Vascular dementia: how does high blood pressure lead to loss of mental function?
In a new study of blood vessels in the brain, scientists have discovered one of the factors that causes vascular dementia, a condition that kills brain cells and causes loss of energy, concentration and memory in patients. With the finding, new drugs can be developed against the disease, which is related to changes in blood pressure.
High blood pressure is actually the main cause of vascular dementia, which is counterintuitively described as poor blood flow to the brain. Explaining: pressure changes cause the arteries to change size to behave the blood, getting smaller or bigger.
With too much high blood pressure, however, they become “stuck” at a narrower size, restricting the blood supply to the brain. The lack of blood supply leaves the organ’s cells without nutrients, and, over time, they become weakened and die.

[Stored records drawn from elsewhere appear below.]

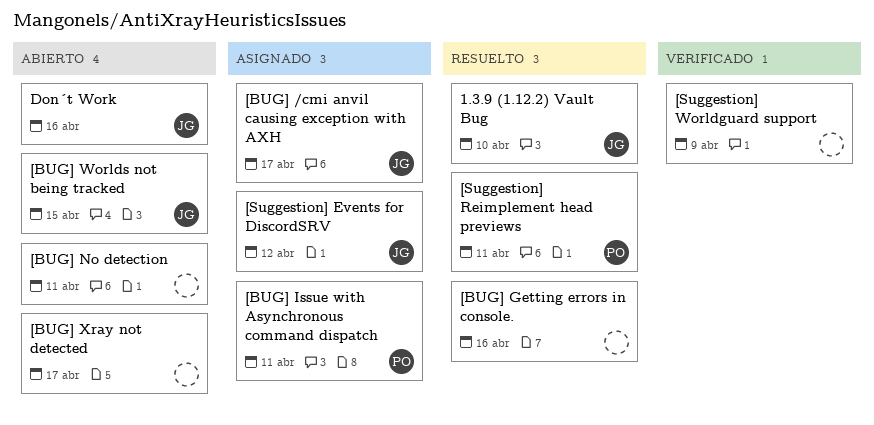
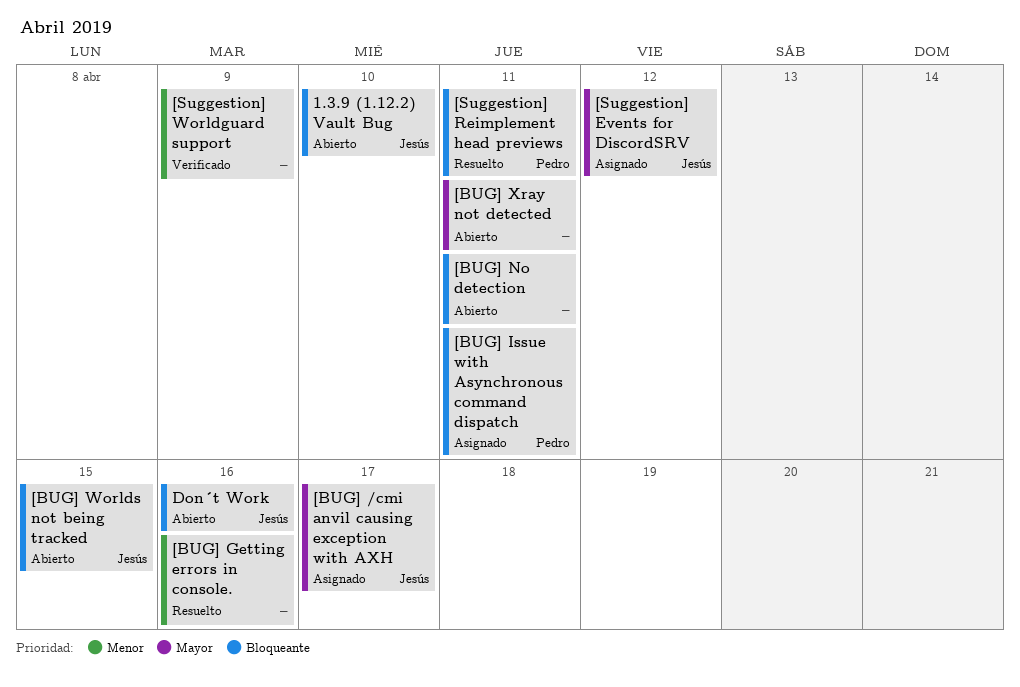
1.3.9 (1.12.2) Vault Bug, status: Resuelto -> Abierto
[BUG] Xray not detected, due: Apr 17 -> Apr 11

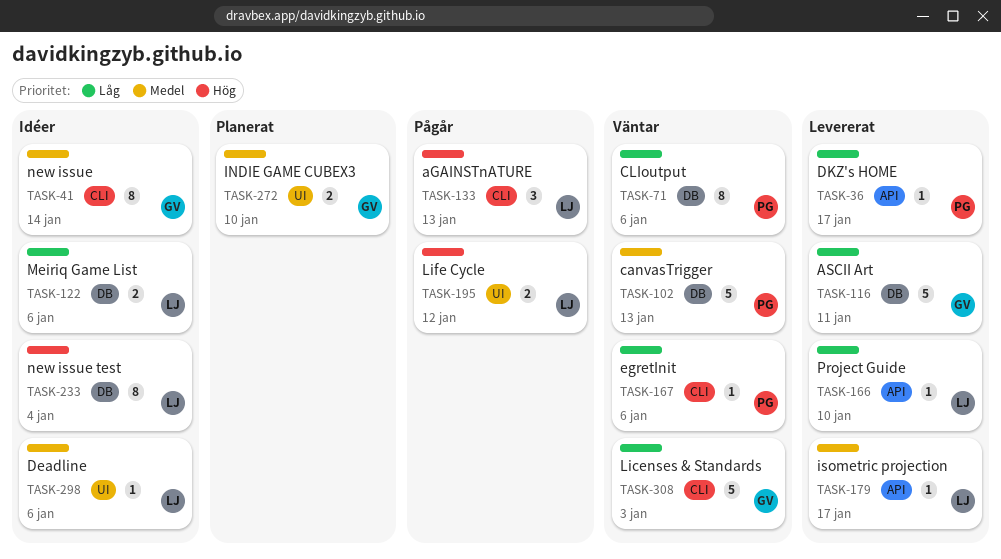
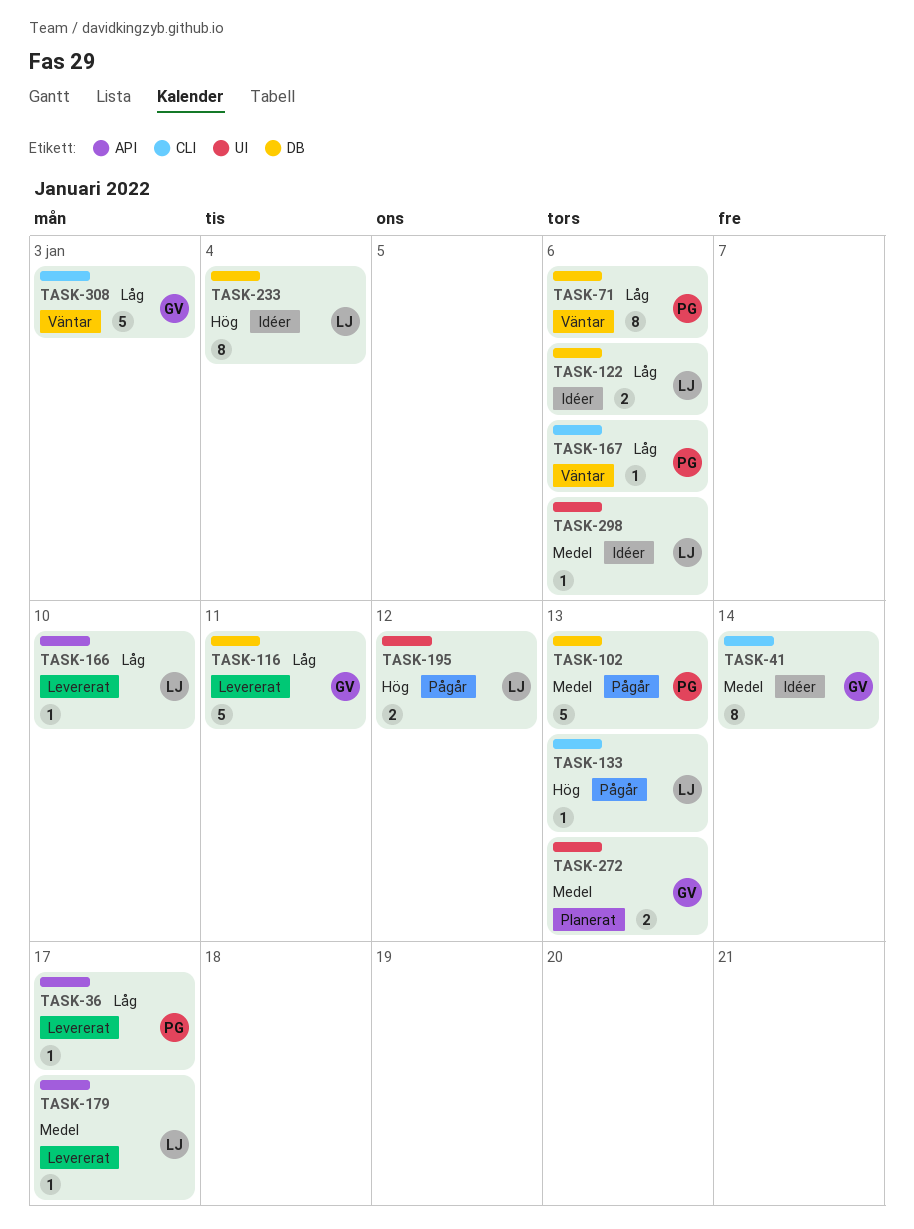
TASK-102, status: Väntar -> Pågår
TASK-133, estimate: 3 -> 1
TASK-272, due: Jan 10 -> Jan 13

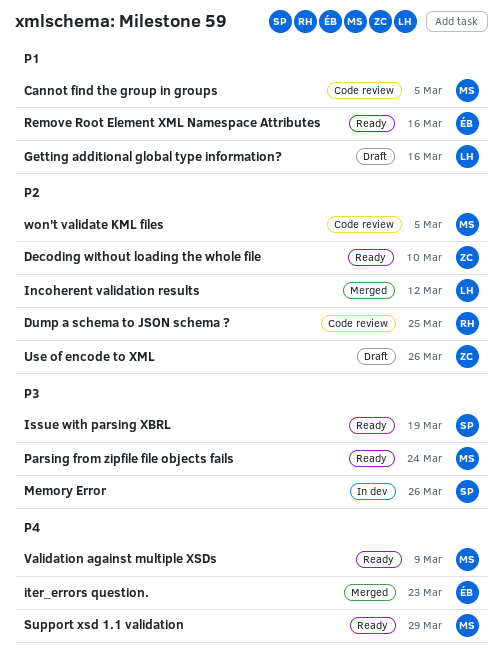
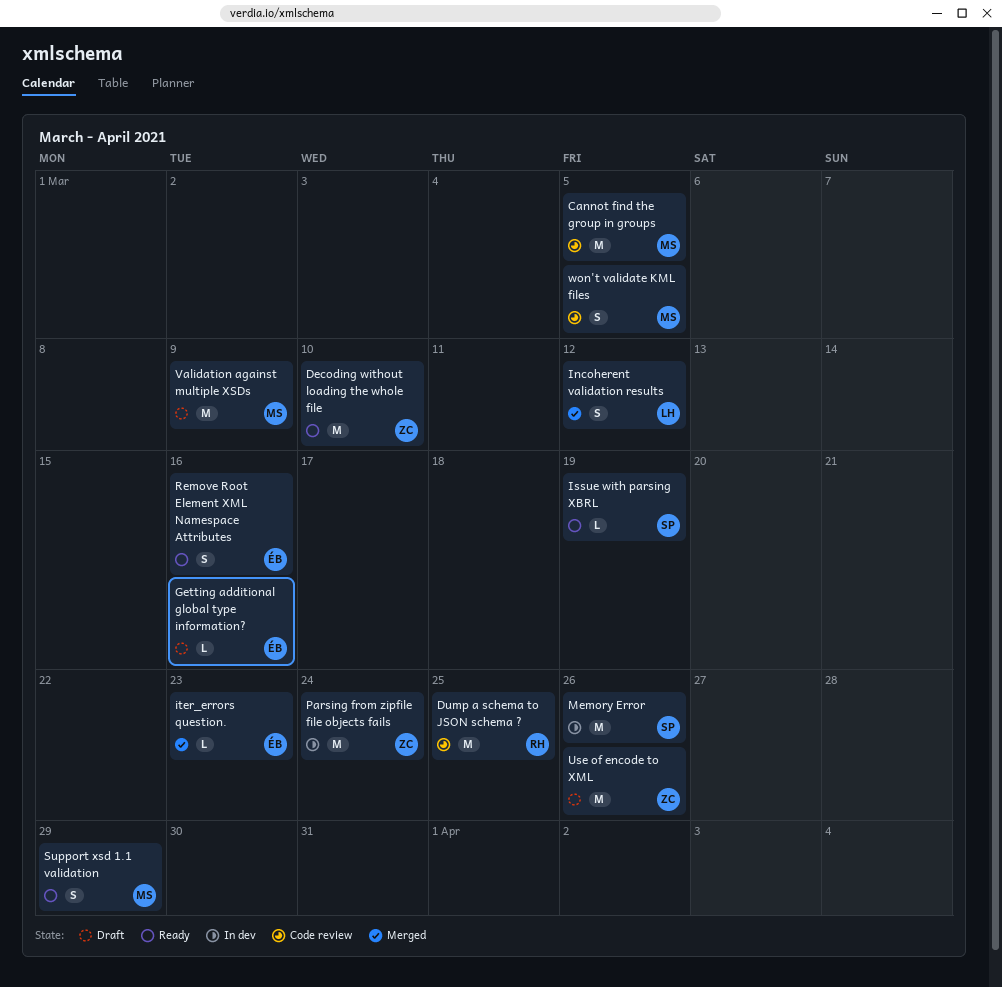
Getting additional global type information?, owner: LH -> ÉB
Parsing from zipfile file objects fails, status: Ready -> In dev
Parsing from zipfile file objects fails, owner: MS -> ZC
Validation against multiple XSDs, status: Ready -> Draft

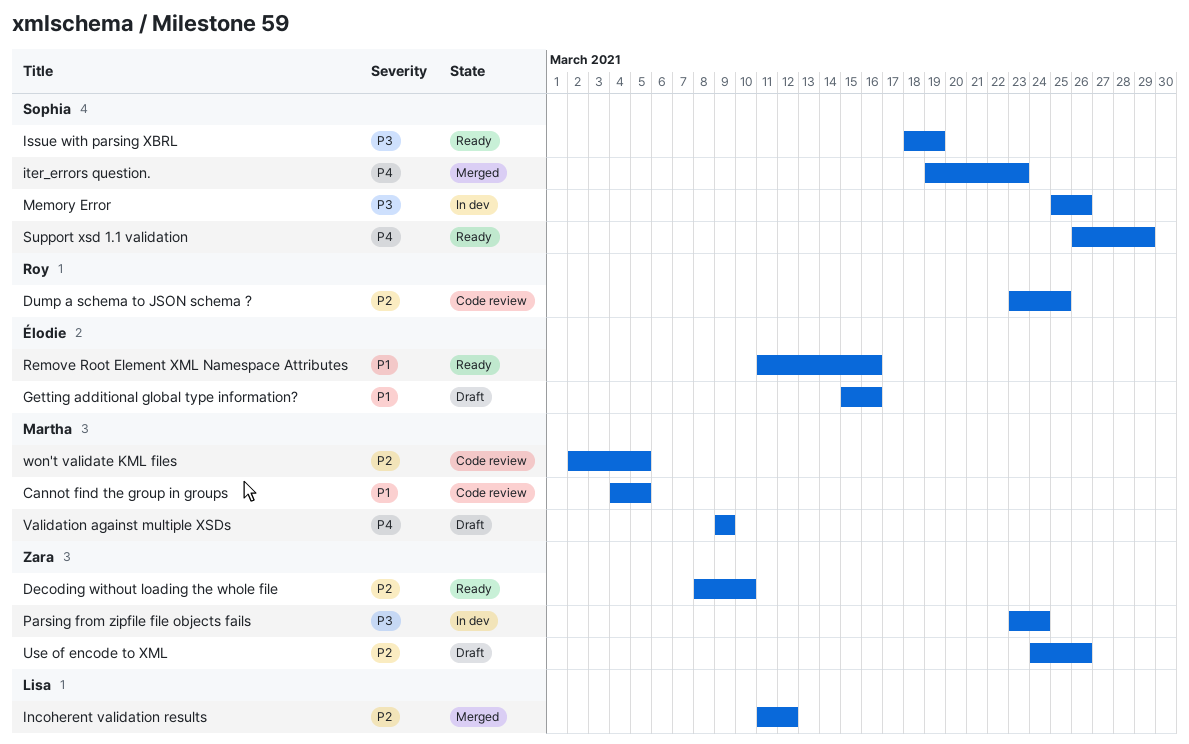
iter_errors question., owner: Élodie -> Sophia
Support xsd 1.1 validation, owner: Martha -> Sophia

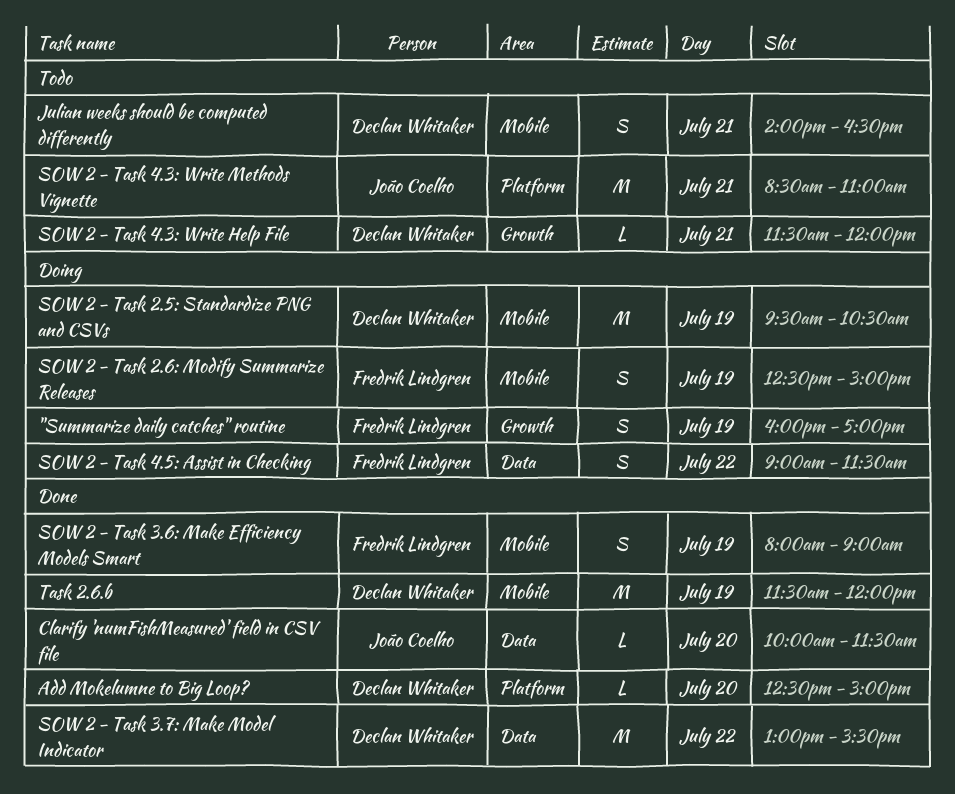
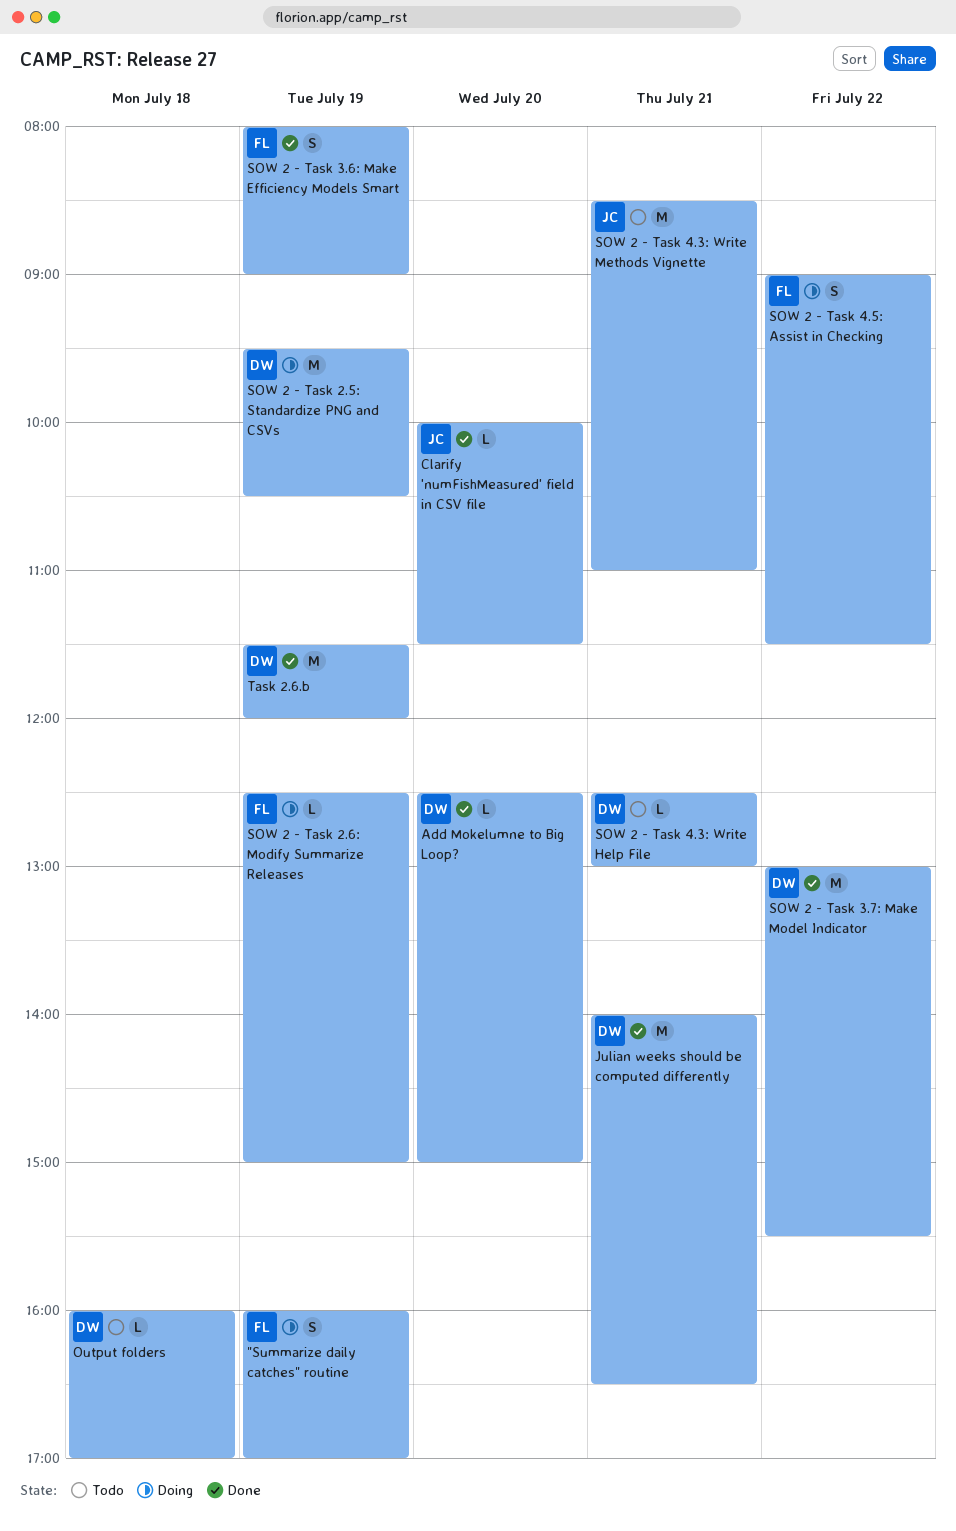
Julian weeks should be computed differently, status: Todo -> Done
Julian weeks should be computed differently, estimate: S -> M
Output folders: none -> present
SOW 2 - Task 2.6: Modify Summarize Releases, estimate: S -> L
SOW 2 - Task 4.3: Write Help File, begins: 11:30 -> 12:30
SOW 2 - Task 4.3: Write Help File, ends: 12:00 -> 13:00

Key findings about vascular dementia
What scientists didn’t know, and what current research has revealed, is what causes the blood supply to become restricted when under conditions of high blood pressure. In tests with mice, it was discovered that such conditions disturb the communication between the arterial cells of the brain, since the cellular structures responsible for commanding the dilation of the arteries end up moving away from each other. With the message getting lost along the way, the blood vessel ends up permanently constricted.
The discovery about the influence of pressure made scientists look for drugs with the ability to restore arterial cell communication in the brain. By improving the blood supply to affected areas, the progression of vascular dementia can be stopped.
Although this may take a while in humans, researchers comment that the process of narrowing and widening blood vessels is quite similar between mice and our species — finding a drug for animals, then, could help us, and this has been the case. search for specialists. Vascular dementia, so far, does not have effective treatments, although some habits can prevent its onset.
Any drug that can improve the blood supply to the brain could also open up new possibilities for treating Alzheimer’s disease, which causes similar damage to the brain’s blood vessels. A treatment like this could improve the efficiency of current therapies, which focus on removing amyloid plaques from the brain, the result of the pathology.